▶ [The input]:
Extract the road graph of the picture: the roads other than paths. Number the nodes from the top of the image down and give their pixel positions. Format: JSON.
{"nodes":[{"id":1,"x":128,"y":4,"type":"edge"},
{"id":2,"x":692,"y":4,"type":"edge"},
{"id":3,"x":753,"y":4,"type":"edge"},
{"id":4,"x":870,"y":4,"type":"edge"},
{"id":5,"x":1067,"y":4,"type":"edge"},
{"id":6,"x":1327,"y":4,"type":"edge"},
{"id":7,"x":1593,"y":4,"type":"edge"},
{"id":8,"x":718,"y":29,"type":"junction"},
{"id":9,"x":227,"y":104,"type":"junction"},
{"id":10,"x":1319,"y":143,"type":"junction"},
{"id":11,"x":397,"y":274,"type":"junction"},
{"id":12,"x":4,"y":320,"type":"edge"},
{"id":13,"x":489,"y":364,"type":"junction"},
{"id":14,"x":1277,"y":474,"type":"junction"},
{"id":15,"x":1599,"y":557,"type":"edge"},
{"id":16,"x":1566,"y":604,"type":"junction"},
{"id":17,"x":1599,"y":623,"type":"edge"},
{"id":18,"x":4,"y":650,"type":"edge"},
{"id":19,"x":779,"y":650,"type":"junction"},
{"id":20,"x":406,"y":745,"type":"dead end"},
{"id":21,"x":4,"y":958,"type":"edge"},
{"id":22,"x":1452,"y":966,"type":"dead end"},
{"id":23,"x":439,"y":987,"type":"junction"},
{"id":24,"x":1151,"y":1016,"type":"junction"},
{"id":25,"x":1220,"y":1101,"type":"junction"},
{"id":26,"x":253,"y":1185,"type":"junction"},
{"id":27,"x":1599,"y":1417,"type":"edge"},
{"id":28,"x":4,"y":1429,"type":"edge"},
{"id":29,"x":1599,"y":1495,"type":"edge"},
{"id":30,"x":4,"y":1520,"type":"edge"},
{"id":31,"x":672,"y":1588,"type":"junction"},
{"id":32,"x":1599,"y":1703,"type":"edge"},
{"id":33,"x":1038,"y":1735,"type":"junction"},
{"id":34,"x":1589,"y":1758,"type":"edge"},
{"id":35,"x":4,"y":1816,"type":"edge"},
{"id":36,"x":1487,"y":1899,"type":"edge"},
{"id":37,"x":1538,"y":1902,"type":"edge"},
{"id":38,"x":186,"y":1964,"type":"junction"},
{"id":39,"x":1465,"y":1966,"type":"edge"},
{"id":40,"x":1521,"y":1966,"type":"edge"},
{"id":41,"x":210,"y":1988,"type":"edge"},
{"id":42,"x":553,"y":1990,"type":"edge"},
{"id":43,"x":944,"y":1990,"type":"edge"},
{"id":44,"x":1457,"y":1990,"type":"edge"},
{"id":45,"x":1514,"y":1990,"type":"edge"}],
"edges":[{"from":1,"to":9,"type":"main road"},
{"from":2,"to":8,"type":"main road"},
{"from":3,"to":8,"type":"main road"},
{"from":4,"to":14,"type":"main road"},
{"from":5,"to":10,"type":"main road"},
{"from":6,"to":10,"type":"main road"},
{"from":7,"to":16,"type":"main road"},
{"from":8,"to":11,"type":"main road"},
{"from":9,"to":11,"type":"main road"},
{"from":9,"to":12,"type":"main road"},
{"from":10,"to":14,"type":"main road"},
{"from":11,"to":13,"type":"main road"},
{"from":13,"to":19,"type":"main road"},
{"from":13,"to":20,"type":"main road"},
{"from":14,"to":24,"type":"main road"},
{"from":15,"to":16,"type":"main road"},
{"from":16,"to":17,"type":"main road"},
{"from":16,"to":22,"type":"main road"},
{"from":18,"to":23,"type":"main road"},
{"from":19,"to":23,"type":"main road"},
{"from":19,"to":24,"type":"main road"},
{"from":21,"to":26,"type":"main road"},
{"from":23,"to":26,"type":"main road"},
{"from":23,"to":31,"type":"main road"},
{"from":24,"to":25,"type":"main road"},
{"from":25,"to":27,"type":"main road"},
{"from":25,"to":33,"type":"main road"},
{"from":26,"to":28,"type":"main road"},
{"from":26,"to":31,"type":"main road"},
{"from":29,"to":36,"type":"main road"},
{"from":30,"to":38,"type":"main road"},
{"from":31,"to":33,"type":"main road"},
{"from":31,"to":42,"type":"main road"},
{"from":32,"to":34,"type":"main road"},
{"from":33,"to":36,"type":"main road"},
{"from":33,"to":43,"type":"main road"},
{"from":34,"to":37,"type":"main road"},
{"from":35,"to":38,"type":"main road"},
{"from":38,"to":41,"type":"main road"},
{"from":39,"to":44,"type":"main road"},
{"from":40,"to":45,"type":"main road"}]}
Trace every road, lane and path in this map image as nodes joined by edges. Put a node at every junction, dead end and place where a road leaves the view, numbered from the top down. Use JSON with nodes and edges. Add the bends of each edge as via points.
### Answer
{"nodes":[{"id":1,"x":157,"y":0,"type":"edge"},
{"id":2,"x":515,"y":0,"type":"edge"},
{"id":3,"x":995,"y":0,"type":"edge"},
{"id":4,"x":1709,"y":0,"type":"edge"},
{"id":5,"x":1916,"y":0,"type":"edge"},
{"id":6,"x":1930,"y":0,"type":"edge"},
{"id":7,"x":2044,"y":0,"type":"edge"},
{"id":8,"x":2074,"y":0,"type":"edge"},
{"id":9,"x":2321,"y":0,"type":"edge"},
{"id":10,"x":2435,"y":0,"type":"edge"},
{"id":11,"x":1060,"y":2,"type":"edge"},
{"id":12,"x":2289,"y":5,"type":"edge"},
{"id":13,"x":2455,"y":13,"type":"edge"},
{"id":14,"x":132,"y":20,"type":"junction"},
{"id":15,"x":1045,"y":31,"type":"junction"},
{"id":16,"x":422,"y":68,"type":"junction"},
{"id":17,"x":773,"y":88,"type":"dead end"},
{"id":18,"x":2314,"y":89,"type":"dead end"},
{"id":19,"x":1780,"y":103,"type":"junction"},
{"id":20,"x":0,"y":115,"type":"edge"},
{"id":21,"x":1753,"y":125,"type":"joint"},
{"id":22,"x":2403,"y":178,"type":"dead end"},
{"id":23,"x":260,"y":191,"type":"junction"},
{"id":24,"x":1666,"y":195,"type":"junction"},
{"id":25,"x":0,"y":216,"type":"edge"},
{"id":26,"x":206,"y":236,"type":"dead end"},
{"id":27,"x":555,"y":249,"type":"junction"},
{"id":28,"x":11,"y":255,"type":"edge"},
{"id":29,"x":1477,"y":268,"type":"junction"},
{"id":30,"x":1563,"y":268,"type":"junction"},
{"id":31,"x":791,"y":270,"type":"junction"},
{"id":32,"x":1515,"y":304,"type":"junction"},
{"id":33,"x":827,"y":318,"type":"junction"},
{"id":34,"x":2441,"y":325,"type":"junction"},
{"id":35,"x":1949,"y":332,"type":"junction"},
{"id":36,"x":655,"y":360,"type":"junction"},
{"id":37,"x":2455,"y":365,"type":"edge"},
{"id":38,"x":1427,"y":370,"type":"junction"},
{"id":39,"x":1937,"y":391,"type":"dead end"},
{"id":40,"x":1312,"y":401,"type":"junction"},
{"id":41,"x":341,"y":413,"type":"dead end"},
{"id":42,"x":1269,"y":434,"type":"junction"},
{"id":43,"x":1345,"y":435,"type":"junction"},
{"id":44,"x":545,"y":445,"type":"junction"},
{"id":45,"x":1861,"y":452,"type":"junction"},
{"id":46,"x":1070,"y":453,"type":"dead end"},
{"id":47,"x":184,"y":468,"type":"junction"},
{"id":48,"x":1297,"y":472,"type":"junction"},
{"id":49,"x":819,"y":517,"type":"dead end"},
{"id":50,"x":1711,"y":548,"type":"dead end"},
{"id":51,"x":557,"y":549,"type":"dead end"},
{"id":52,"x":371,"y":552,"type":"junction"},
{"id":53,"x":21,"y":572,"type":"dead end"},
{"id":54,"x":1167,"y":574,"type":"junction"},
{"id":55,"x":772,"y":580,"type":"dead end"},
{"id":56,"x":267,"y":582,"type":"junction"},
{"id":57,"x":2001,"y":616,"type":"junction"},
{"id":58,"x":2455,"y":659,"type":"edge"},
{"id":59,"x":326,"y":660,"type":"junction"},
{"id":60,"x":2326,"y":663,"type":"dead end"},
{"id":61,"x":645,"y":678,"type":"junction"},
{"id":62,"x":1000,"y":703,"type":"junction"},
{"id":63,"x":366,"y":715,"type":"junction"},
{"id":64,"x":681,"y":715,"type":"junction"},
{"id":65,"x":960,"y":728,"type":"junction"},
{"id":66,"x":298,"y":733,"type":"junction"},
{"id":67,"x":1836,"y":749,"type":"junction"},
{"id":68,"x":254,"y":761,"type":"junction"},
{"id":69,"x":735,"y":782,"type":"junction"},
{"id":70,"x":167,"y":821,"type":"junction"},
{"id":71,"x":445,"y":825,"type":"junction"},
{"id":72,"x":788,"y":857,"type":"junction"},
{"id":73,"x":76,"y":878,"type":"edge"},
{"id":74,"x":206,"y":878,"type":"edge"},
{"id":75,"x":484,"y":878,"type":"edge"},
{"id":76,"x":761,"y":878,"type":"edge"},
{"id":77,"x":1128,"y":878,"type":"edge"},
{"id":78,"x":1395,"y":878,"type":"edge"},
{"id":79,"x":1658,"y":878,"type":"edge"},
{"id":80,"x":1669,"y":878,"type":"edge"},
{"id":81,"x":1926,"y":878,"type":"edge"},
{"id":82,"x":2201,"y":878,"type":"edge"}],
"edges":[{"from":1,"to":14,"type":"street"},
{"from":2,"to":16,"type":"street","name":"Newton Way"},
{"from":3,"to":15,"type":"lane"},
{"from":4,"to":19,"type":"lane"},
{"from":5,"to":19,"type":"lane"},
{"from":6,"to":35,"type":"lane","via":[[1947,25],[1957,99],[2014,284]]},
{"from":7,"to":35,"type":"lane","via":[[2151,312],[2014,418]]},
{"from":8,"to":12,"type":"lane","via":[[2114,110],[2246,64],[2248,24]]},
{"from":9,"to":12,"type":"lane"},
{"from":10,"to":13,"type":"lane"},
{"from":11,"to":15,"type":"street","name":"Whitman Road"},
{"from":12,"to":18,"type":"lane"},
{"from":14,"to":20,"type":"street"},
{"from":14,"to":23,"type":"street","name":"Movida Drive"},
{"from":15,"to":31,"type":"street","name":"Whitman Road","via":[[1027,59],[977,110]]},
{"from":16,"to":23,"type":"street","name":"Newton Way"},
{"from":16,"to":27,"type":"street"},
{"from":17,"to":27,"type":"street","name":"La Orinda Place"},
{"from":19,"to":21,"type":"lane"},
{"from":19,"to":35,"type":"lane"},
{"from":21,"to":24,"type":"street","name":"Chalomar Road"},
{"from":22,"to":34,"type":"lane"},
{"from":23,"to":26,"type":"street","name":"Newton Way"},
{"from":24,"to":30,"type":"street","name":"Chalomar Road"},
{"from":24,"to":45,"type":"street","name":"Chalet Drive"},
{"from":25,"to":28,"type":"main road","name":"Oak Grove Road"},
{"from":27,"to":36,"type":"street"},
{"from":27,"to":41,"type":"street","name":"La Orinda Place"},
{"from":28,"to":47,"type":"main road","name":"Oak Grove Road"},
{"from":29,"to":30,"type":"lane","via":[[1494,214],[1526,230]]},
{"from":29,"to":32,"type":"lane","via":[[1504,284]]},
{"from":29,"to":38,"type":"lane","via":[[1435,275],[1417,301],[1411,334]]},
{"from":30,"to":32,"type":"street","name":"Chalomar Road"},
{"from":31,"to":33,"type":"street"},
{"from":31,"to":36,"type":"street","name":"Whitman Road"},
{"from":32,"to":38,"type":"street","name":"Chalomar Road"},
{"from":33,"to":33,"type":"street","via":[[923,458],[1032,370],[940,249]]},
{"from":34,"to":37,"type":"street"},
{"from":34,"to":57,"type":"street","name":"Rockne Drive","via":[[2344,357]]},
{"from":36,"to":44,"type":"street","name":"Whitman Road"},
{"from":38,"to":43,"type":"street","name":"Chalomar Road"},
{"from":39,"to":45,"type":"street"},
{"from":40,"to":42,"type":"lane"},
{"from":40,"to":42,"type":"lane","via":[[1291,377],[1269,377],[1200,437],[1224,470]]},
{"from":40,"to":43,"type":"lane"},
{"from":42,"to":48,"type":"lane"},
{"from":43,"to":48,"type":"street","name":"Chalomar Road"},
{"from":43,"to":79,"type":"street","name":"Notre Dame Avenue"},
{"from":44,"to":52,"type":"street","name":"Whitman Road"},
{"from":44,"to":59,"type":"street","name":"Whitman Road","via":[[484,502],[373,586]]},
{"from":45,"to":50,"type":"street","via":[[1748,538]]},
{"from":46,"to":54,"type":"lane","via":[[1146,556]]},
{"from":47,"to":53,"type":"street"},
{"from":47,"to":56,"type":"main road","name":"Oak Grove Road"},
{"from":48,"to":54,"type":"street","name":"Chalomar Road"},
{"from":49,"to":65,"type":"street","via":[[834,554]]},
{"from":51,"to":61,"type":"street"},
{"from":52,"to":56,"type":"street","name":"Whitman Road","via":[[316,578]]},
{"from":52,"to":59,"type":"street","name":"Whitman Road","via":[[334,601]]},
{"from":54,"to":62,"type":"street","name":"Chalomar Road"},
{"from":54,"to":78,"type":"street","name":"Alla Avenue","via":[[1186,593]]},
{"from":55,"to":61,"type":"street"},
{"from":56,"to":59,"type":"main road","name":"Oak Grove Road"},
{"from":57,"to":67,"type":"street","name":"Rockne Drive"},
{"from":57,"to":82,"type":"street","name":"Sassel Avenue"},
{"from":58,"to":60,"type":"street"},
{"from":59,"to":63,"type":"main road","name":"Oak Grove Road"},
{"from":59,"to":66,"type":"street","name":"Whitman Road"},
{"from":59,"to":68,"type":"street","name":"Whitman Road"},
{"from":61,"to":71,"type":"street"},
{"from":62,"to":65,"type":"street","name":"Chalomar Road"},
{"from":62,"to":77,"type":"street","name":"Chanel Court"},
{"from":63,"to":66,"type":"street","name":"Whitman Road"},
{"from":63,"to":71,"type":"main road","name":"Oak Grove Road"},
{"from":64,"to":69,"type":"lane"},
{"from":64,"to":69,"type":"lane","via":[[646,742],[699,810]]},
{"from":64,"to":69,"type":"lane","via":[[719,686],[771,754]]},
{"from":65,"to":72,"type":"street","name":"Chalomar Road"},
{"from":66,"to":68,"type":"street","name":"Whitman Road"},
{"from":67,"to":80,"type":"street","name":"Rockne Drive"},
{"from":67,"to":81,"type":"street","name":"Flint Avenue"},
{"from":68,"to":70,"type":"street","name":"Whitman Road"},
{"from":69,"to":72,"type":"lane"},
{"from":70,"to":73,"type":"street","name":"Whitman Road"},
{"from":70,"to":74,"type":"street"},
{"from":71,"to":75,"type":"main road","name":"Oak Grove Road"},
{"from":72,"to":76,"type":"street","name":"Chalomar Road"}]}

▶ [What to work on]: Count, and answer with the number only: how many lines of the data include the string "image"?

▶ [Written solution]: 2